I think of these meerkat mobs as Fintwit subtribes: SaaS, energy, macro, short selling, allocators, real estate (so much real estate..) and so on. If there are enough to cross the threshold, they create a valuable sub-network that will keep growing.
Once you’re on Twitter and have found your tribes, the platform’s value proposition and network effect is undeniable:
Global intelligence network. Get a real-time raw feed of news and analysis/opinions. It’s just so much faster (and funnier) than traditional media. Sometimes you can even read the tea leaves (such as when Shrubbery called Elon’s Twitter move months ago)

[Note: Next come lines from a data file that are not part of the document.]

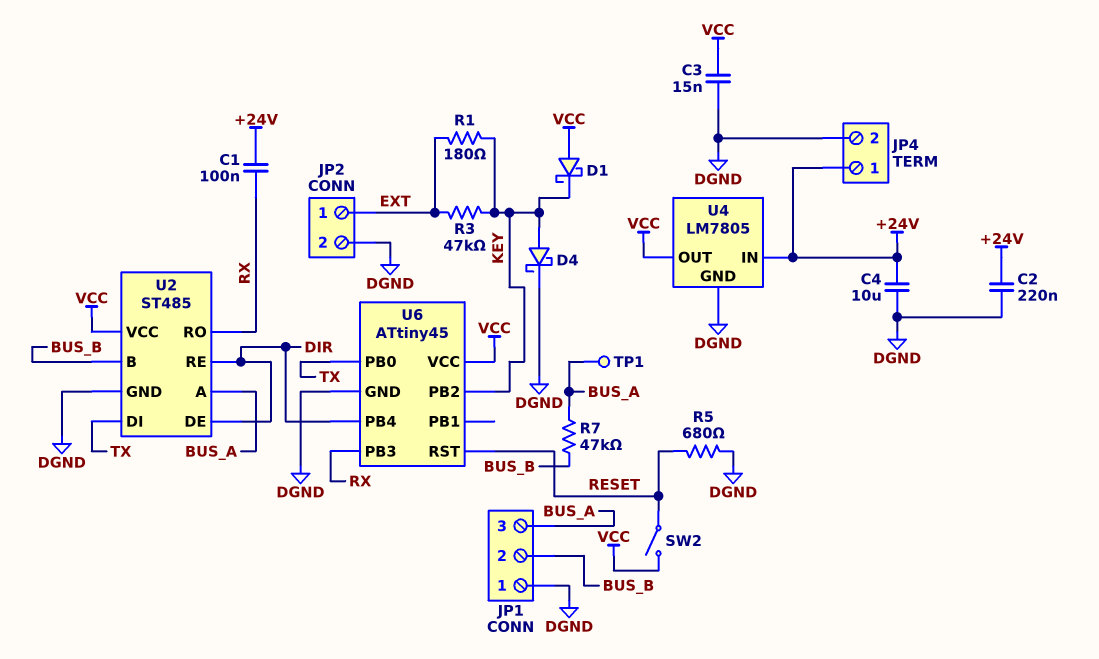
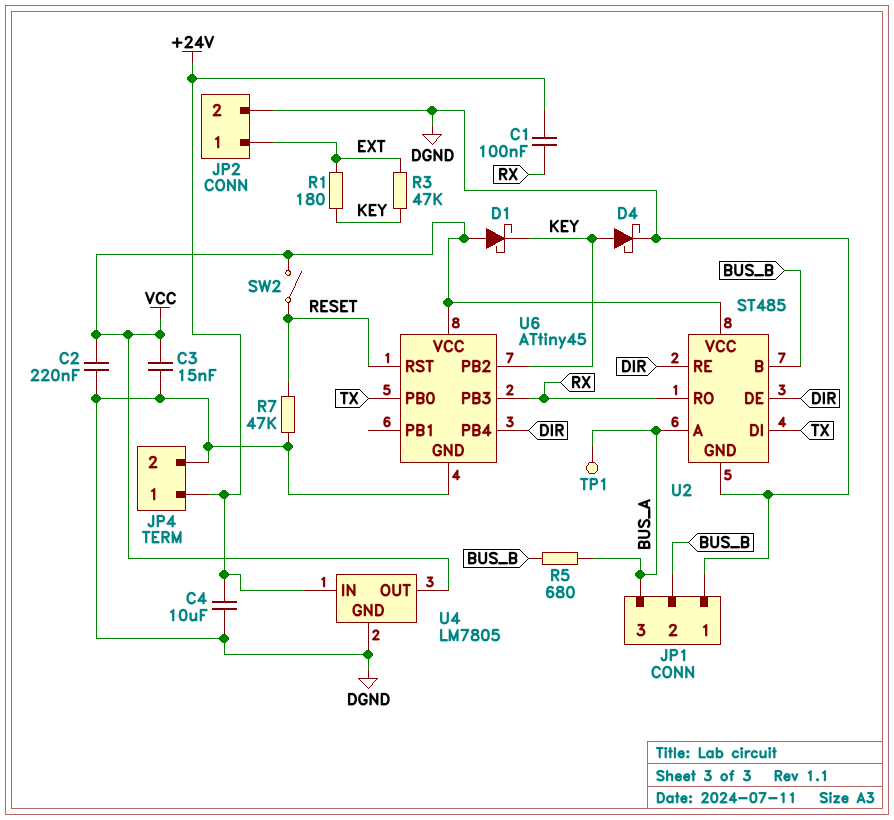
C2: 220nF (+24V, DGND) -> 220nF (DGND, VCC)
R5: 680 (DGND, RESET) -> 680 (BUS_A, BUS_B)
R7: 47k (BUS_A, BUS_B) -> 47k (DGND, RESET)

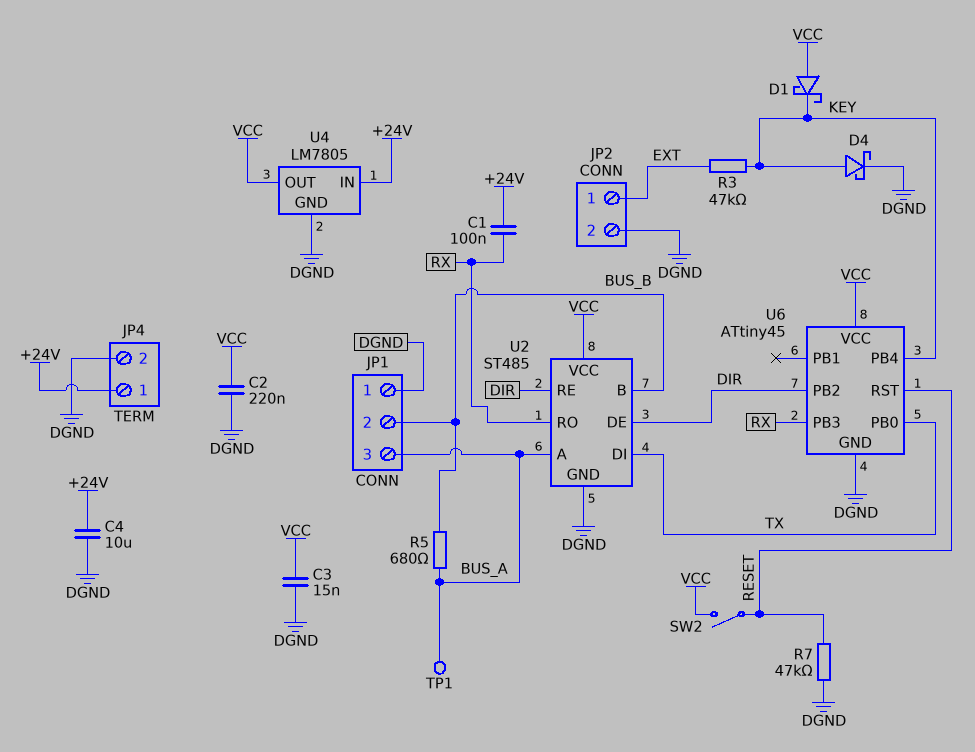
R1: 180 (EXT, KEY) -> none
U6 pin PB2: KEY -> DIR
U6 pin PB4: DIR -> KEY

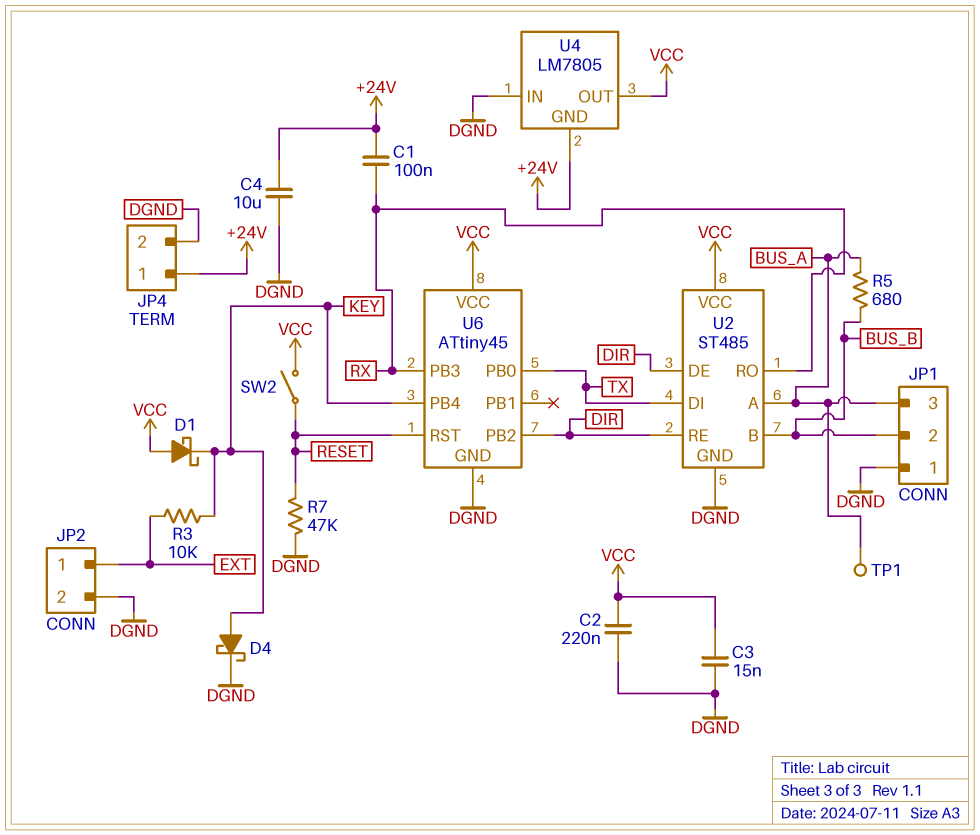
R3: 47k (EXT, KEY) -> 10k (EXT, KEY)
U4 pin GND: DGND -> +24V
U4 pin IN: +24V -> DGND

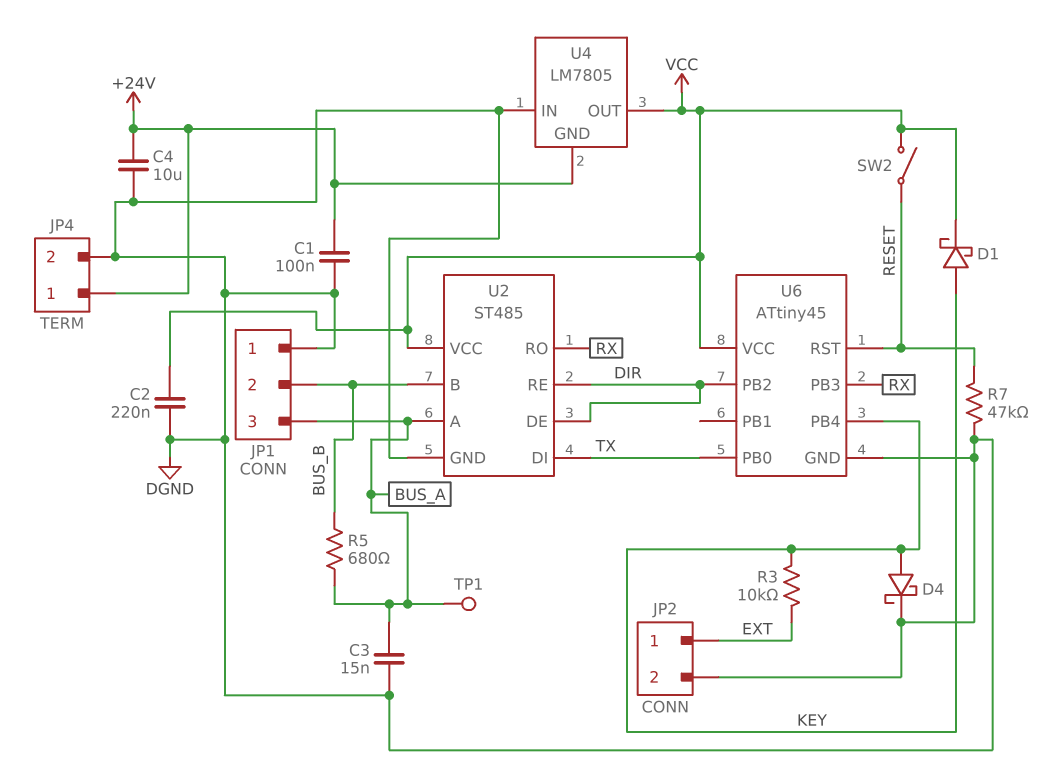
C1: 100nF (+24V, RX) -> 100nF (+24V, DGND)
C3: 15nF (DGND, VCC) -> 15nF (BUS_A, DGND)
D1: schottky (A VCC, K KEY) -> schottky (A KEY, K VCC)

Your network is your filter. A term coined by Don Tapscott in the age of tagging, social bookmarking, and Amazon’s suggestion algorithm. We’re facing an information deluge with endless distraction and too many compelling rabbit holes. Your job is increasingly not to curate information but to curate the curators and synthesizers.
Surface the new thing. Figuring out whether a new idea is important and gaining traction gets increasingly difficult as you age. You have to find ways to connect with people who are still at the bleeding edge. Think of Barry Diller’s road trip to the future. Some lucky few will sit at the right table at the Sun Valley conference in 2013 and get Bitcoin explained to them at $34. The rest of us still need a way to figure out “what the smartest people do on the weekend,” as Chris Dixon put it. Twitter is not perfect but at least it’s a start. Plenty of smart and weird people on there, even on weekends.😉
Community and connection. Twitter’s real power is the ability to connect based on shared ideas and learning. Move the conversation to the DMs, to zoom, and perhaps real life. People use it to find jobs, raise funds, launch startups. It’s really an unprecedented tool for networking.
A tipping point?
I wonder at what point the institutional attitude towards Twitter will flip on its head. When do portfolio managers and allocators want - no, need - their analysts be plugged into the hive mind?
Sure, it remains a thorny platform with a steep learning curve. It requires a thick skin at times. But the cost of being completely disconnected from it seems to be rising exponentially.
Of course, I could be wrong. Elon’s edit button could ruin the experience. Or a prolonged bear market could be the ecological disaster wiping out many of Fintwit’s meerkat mobs and push the population below its tipping point. Chen pointed out the sardine canneries in Monterey, CA (as portrayed in Steinbeck’s Cannery Row). After years of overfishing, the sardine population dropped below its threshold and quickly collapsed. Today, the canneries are museum.
I hope Fintwit will be spared that fate. But who knows, perhaps my Tweets will one day resemble an exhibition without visitors.
In the meantime, while the network effects are strong, we should make the best of our global intelligence platform. Put yourself out there, share, and learn in public. And remember that the really good stuff happens when you connect directly and meet new friends.